Seven Signs That a Tree Should Be Cut Down

Healthy trees serve a variety of purposes. They provide shade to protect structures and people from the pounding heat of the sun. In addition, they give cover to birds and many forms of wildlife while providing them with food in the process.Meanwhile, they emit oxygen into the atmosphere, mitigating the growing concentrations of carbon dioxide. Plus, they actually inhibit water runoff thereby stifling soil erosion processes. Some trees convey these benefits for a thousand years. Yet, like the rest of us, trees are not immortal; eventually, life begins to ebb. Dying trees give telltale signs of their readiness to be brought down.

1. The presence of fungus — is not necessarily a dangerous indication but it very well could be. Looking mushroom-like and of various shades, fungus threatens a tree when it is characterized by the following: 1) it accumulates around the trunk and; 2) it spreads swiftly through its spores that feed on decaying tree tissue. This means that the tree is rotting — otherwise the fungus could not survive.

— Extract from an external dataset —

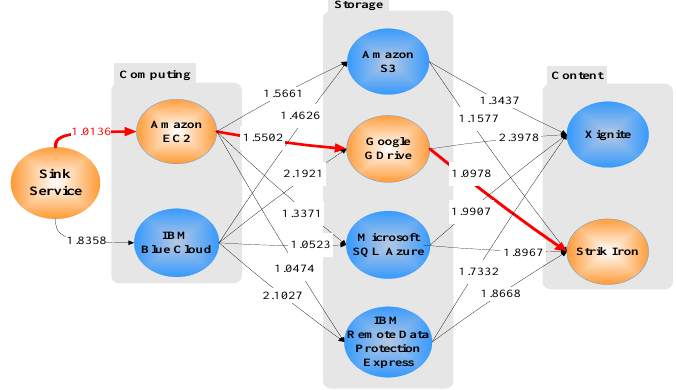
Figure 4. QASM generate the consistent resource shortest service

2. Roots extending near the surface of the ground — may, again, be characteristic of the species. On the other hand, they may portend oncoming death. Property owners are advised to compare such a tree to others of its kind. Sometimes, roots extending horizontally along the surface are finding no nutrition from the soil beneath. These roots are exposed to the violence of the elements, of wildlife and of lawn appliances.

3. Root rot — is a hazard to the very stability of the tree. It is roots that keep a tree standing and stable, among their other contributions. Root rot is not immediately visible but holes and depressions in the surrounding terrain give a hint of its existence. Anemic growth and pale, dwarfed leaves can also be evidence of root rot. If this condition is left unattended, the tree may fall.

4. Losing branches — suggests that the tree is harboring its energies for survival. Segments of the tree that have some vitality receive the nutrition while other limbs are deprived and, accordingly, fall off. Caution: in some species, falling limbs are routine and no reflection of distressed health. An established tree service, with knowledge of local flora, can best evaluate whether the tree is dying or not.

5. Signs of stress — may be few and treatable or, alternatively, be numerous, reflecting diminishing life. Signals include leaves that turn color earlier than the season dictates; leaves that wilt on trees that are young; cracks and fissures in the trunk; and a sudden tilt of the tree’s posture. One of these symptoms may not be troublesome but multiples represent an existential threat.

6. A decaying trunk — should inspire real concern over a tree’s survivability. Not only splits in the trunk, but loss of bark signify poor health. Moreover, when knocking on the trunk reveals a hollow sound, significant rot has occurred. Property owners may want to take the tree down before it collapses, possibly causing collateral damage.
7. Weather damage — can affect even the healthiest trees. A tree even just a few years old can age quickly after successive, harsh winters and summers marked by hurricanes and tropical storms. If these climatic conditions are realities, checking trees seasonally for the ailments noted above is important. They may very well have expended their strength weathering the violence of the elements.